In an exclusive interview, the COI’s chief reveals his blueprint to
Andrew Grice
Who will be top of the Christmas card list for agencies this year? It
must be Tony Douglas, the new chief executive of the Central Office of
Information. The 37 agencies on its roster sometimes whinge about its
penny-pinching and bureaucracy, but they need government business and
come back for more. Other shops are desperate to get on the list.
‘Everybody in the industry wants to have lunch with Tony Douglas,’ one
agency boss says.
The former joint chairman of DMB&B will keep them waiting until the new
year, when he will start a programme of visits to agencies that handle
government campaigns. Seven weeks into his job and 22 months after a
bruising enforced departure from DMB&B he is enjoying life on the other
side and, friends say, the wounds have almost healed.
Douglas joined the COI in October, replacing Mike Devereau who held the
job for seven years. Officials at the COI and the Cabinet Office (which
oversees the COI) view the new chief as ‘a breath of fresh air’. Douglas
insists he has ‘detected no hostility’ in Whitehall - where some civil
servants were initially sceptical that an adman, and an ‘outsider’,
could handle the COI job, predicting ministers and Sir Humphreys might
eat him for breakfast.
After almost 30 years in advertising, Douglas did wonder how he would
adjust to the ‘different culture of Government’. At DMB&B, he had little
contact with the COI, leaving government accounts to Graham Hinton, his
long-standing agency partner. He says, however, that there are
similarities between his old and new roles. Now that Whitehall
departments no longer have to use the COI and can run their own
campaigns, Douglas must act as a salesman who keeps the COI’s clients
happy and drums up new business.
‘I have no worries on that score,’ he says. ‘I am selling the COI’s
expertise in communications.
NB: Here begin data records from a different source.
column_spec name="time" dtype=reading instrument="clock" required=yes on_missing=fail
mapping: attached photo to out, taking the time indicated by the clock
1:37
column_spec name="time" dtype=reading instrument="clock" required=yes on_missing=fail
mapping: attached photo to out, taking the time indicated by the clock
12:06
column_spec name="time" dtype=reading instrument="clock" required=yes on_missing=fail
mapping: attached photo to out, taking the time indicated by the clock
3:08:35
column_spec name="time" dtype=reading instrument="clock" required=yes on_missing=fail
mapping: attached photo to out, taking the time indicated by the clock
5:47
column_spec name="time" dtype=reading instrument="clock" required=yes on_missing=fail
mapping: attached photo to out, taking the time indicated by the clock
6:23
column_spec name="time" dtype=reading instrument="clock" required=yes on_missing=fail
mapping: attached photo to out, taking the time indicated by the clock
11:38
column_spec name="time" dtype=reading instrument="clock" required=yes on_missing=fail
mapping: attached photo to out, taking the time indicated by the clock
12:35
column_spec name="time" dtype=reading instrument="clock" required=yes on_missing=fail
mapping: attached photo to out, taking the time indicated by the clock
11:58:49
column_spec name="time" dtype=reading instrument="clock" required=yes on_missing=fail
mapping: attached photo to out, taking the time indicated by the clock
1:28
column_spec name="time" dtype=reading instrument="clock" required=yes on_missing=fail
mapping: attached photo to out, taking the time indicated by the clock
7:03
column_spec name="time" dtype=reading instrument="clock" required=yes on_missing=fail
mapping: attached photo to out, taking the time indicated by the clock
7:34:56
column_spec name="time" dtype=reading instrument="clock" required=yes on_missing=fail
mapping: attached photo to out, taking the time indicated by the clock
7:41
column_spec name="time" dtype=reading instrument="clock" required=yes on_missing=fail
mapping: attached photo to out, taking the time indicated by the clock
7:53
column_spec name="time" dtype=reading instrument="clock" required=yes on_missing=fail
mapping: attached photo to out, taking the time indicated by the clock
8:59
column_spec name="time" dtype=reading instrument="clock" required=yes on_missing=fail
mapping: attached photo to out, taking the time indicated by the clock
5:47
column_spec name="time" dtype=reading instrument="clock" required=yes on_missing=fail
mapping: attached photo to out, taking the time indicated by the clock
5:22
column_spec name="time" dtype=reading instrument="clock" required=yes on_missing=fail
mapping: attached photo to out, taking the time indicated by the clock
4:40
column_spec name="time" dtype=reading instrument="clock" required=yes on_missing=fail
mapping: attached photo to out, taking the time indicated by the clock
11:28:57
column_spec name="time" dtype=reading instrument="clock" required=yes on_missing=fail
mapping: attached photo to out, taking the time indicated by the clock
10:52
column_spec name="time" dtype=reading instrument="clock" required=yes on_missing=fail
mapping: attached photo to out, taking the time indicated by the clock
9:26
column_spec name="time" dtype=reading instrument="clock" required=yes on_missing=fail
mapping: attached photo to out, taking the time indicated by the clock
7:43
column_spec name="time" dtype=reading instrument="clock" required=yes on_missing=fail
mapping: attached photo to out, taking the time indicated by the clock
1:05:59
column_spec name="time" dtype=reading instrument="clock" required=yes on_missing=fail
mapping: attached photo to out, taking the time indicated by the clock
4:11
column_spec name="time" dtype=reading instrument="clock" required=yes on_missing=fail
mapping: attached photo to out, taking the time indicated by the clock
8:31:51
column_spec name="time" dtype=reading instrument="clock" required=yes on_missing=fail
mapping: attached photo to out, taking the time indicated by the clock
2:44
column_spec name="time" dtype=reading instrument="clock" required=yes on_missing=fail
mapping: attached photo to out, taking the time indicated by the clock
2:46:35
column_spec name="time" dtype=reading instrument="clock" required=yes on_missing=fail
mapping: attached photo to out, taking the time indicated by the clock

That’s what I have been doing in agencies
for a long time.’
The greatest threat to the COI’s long-term survival is that some big-
spending department will pool its media buying and break away. That
would rob Douglas of his biggest selling point - the huge discounts he
can lever because of the government’s buying power.
So far, Douglas has detected no signs of a breakaway, but he cannot take
any chances. ‘No department has to use us. No-one owes us a living,’ he
admits. ‘In many cases it will mean selling and reselling what we can do
for them. But as long as we continue to deliver value for our clients,
there is absolutely no reason why the COI should not have a secure
future.’
He laughs when asked whether he is a poacher turned gamekeeper. But
agencies are wondering whether he will prove a sympathetic friend who
understands their needs, or whether he will be gobbled up by the
Whitehall machine. Indeed, Douglas admits the COI is bound to force
agencies to provide better value for money: ‘If we are being squeezed to
be more efficient and effective, we would have to expect the same from
those who work with us.’
But he also has some reassuring words for the industry. ‘What we are
about is providing our clients and the taxpayer with the best value for
money, but that is not always the cheapest option. Sometimes you can get
a better result by spending a little more.’
Although he does not rule out payment-by-results for agencies in the
long term, he insists there are no immediate plans to introduce it. His
priority is to ensure that the COI’s sophisticated computer analysis of
previous campaigns make the new ones more effective. But agencies will
still have a crucial role: computer analysis will be no substitute for
‘creative input’, he says.
While Douglas feels at home talking about agencies, advertising is only
one part of a much bigger empire that offers the whole range of
communications, from the smallest leaflet to the biggest TV campaign.
Douglas will, however, have a taxing task as a manager. The COI is under
pressure from ministers to cut its overheads and that means cutting
jobs. In a self-written brief on how he sees his role, which he uses in
presentations to staff, the headings include ‘provocation’ as well as
‘motivation’ and ‘support’. Despite his mild-mannered style, there is
steel underneath and he says he will use sticks as well as carrots. He
has already pushed through a shake-up of its senior management
(Campaign, 22 November) under which six new client service directors
will ensure its top brass are in closer contact with those it serves in
Whitehall. They will offer a single point of contact with departments
and there will be an annual audit of what the COI provides for them.
Other changes will follow before a slimline COI emerges next April.
Douglas was hungry for a new challenge and he has found one. His pension
from DMB&B meant he wasn’t on the streets, but he was getting ‘pretty
fed up’ in the relative wilderness of consultancy. His pay-off was a
stroke of luck for the Government, which wanted a private sector star
but was unlikely to get one for the pounds 75,000 a year it was
offering. Douglas, though, jumped at the chance when the Cabinet Office
headhunters called.
Douglas, 51, has a three-year contract but says he has ‘no fixed
horizons’ and ‘will stay as long as I am enjoying it and they want me’.
On first impressions, he will be in demand for a long time, and not just
among the agencies beating a path to his door.